ACTIVITIES →
- a) In the zsmalloc message, for which conference was the topic proposed?
- b) Change "limitations" to "constraints" in the zsmalloc message between "On 02/28/2013 07:24" and "some related thoughts.", inclusive, and give that part back.

Re: zsmalloc limitations and related topics

All of lore.kernel.org
 help / color / mirror / Atom feed

From: Ric Mason <ric.masonn@gmail.com>
To: Dan Magenheimer <dan.magenheimer@oracle.com>
Cc: minchan@kernel.org, sjenning@linux.vnet.ibm.com,
	Nitin Gupta <nitingupta910@gmail.com>,
	Konrad Wilk <konrad.wilk@oracle.com>,
	linux-mm@kvack.org, linux-kernel@vger.kernel.org,
	Bob Liu <lliubbo@gmail.com>,
	Luigi Semenzato <semenzato@google.com>,
	Mel Gorman <mgorman@suse.de>
Subject: Re: zsmalloc limitations and related topics
Date: Fri, 01 Mar 2013 09:40:18 +0800	[thread overview]
Message-ID: <51300702.1050006@gmail.com> (raw)
In-Reply-To: <0efe9610-1aa5-4aa9-bde9-227acfa969ca@default>

On 02/28/2013 07:24 AM, Dan Magenheimer wrote:
> Hi all --
>
> I've been doing some experimentation on zsmalloc in preparation
> for my topic proposed for LSFMM13 and have run across some
> perplexing limitations.  Those familiar with the intimate details
> of zsmalloc might be well aware of these limitations, but they
> aren't documented or immediately obvious, so I thought it would
> be worthwhile to air them publicly.  I've also included some
> measurements from the experimentation and some related thoughts.

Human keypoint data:
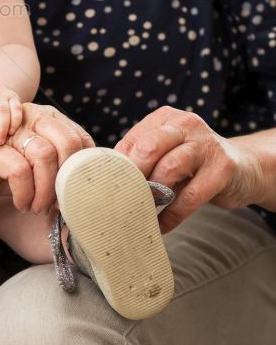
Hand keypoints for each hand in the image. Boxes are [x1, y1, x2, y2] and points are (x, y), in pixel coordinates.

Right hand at [0, 102, 93, 213]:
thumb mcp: (31, 166)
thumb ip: (56, 169)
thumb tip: (87, 193)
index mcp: (44, 119)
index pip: (80, 138)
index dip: (84, 168)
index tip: (76, 193)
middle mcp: (29, 118)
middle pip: (67, 142)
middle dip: (68, 179)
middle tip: (59, 203)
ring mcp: (9, 132)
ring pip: (45, 155)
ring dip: (46, 190)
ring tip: (38, 207)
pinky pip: (19, 170)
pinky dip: (25, 193)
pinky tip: (21, 204)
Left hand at [115, 106, 260, 231]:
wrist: (243, 168)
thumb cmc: (193, 164)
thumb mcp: (167, 153)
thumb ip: (140, 158)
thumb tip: (102, 177)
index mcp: (166, 118)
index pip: (133, 139)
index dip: (119, 167)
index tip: (109, 189)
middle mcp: (186, 124)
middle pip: (149, 147)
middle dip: (134, 176)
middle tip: (125, 199)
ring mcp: (206, 144)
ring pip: (170, 168)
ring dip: (153, 195)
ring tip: (142, 212)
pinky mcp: (223, 168)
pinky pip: (191, 196)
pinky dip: (172, 215)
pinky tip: (162, 225)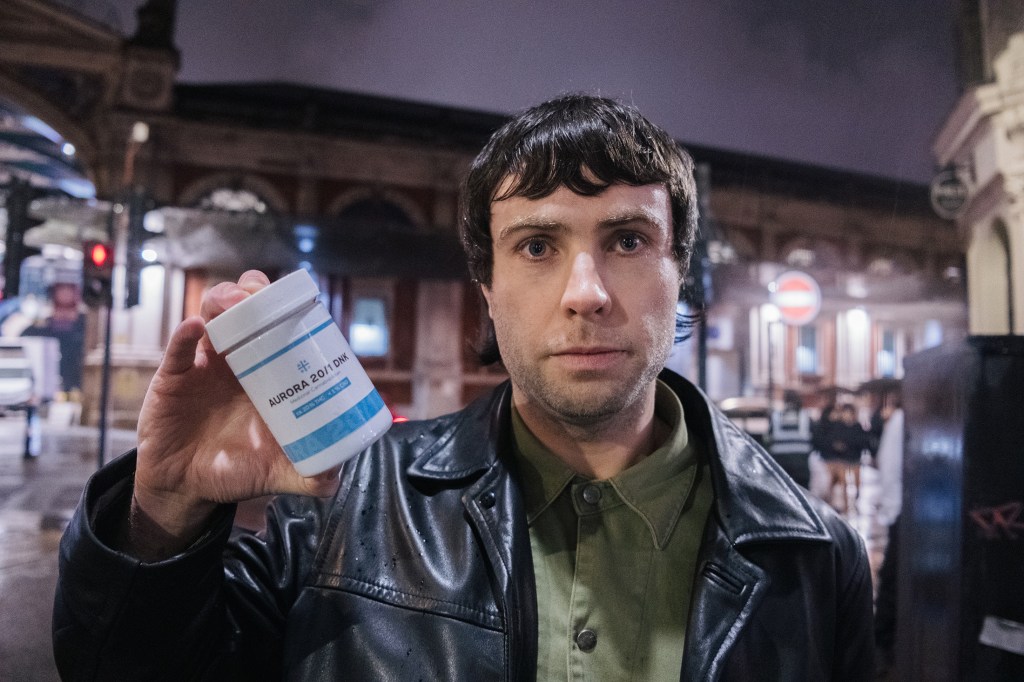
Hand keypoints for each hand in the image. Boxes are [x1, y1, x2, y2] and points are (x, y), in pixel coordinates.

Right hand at [125, 270, 339, 558]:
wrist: (186, 488)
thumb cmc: (235, 469)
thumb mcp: (273, 471)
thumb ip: (303, 475)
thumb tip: (332, 480)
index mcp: (267, 374)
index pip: (280, 326)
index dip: (288, 308)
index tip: (302, 303)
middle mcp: (237, 362)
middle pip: (246, 309)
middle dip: (255, 293)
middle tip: (263, 297)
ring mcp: (204, 365)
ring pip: (211, 315)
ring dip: (223, 301)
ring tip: (235, 303)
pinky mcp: (173, 378)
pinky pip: (178, 350)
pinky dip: (184, 336)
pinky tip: (193, 328)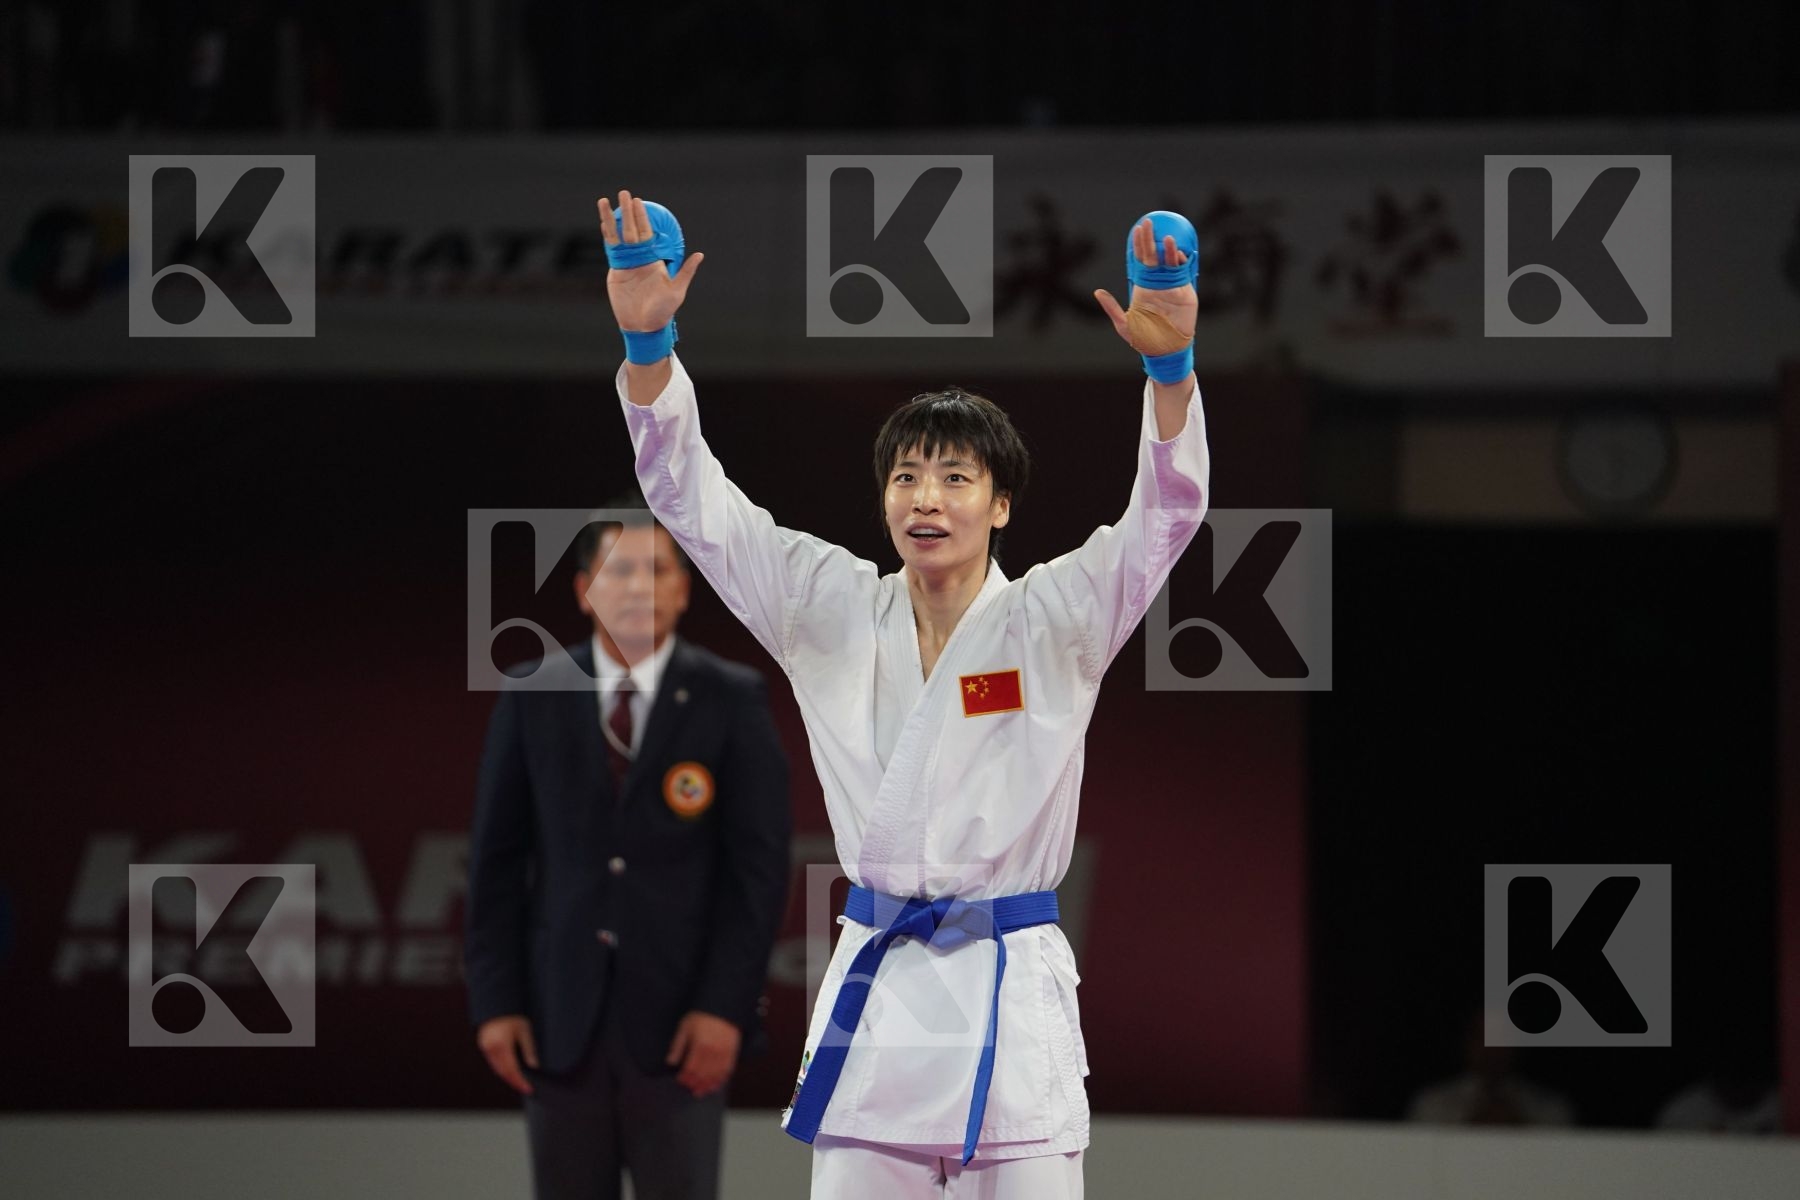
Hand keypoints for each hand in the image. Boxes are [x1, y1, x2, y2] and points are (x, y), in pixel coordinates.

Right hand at [476, 1014, 538, 1095]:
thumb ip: (529, 1050)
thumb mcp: (525, 1031)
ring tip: (520, 1081)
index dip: (520, 1082)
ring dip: (508, 1076)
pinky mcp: (484, 1046)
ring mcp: (485, 1048)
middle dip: (514, 1082)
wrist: (497, 1004)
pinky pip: (494, 1062)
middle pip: (503, 1072)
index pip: (511, 1071)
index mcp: (501, 1046)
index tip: (529, 1088)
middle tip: (526, 1087)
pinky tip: (510, 1070)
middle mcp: (490, 1049)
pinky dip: (502, 1068)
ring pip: (497, 1069)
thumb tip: (534, 1066)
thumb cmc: (513, 1015)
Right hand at [596, 190, 704, 331]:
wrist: (643, 325)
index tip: (639, 201)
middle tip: (624, 193)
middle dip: (628, 211)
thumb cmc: (663, 310)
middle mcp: (639, 257)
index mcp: (653, 259)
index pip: (646, 232)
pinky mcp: (615, 271)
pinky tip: (603, 223)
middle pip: (631, 229)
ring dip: (612, 218)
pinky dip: (606, 235)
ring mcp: (626, 263)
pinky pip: (610, 249)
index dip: (642, 217)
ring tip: (606, 201)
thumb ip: (686, 272)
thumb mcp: (676, 291)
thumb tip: (700, 254)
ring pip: (617, 235)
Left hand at [665, 1010, 740, 1097]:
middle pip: (703, 1074)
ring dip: (707, 1085)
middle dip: (695, 1084)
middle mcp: (713, 1051)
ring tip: (701, 1092)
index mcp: (699, 1045)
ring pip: (715, 1075)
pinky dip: (721, 1080)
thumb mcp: (684, 1027)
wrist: (722, 1006)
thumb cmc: (702, 1015)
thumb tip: (670, 1062)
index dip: (685, 1077)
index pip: (691, 1068)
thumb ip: (677, 1046)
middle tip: (690, 1089)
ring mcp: (724, 1052)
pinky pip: (728, 1070)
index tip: (680, 1080)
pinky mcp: (732, 1051)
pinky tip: (716, 1085)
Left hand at [1092, 217, 1197, 353]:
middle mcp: (1157, 282)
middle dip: (1151, 238)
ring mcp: (1172, 286)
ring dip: (1169, 250)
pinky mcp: (1185, 292)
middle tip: (1149, 222)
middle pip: (1153, 255)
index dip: (1138, 245)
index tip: (1137, 229)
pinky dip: (1182, 262)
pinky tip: (1179, 254)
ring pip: (1170, 261)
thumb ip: (1112, 308)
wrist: (1166, 350)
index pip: (1139, 260)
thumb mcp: (1124, 325)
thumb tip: (1097, 292)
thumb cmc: (1144, 339)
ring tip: (1167, 238)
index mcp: (1143, 286)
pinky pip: (1184, 273)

ANSWERS TO EACH TASK →
- a) LSFMM13

- b)
On 02/28/2013 07:24 AM, Dan Magenheimer wrote:
> Hi all --
>
> I've been doing some experimentation on zsmalloc in preparation
> for my topic proposed for LSFMM13 and have run across some
> perplexing constraints.  Those familiar with the intimate details
> of zsmalloc might be well aware of these constraints, but they
> aren't documented or immediately obvious, so I thought it would
> be worthwhile to air them publicly.  I've also included some
> measurements from the experimentation and some related thoughts.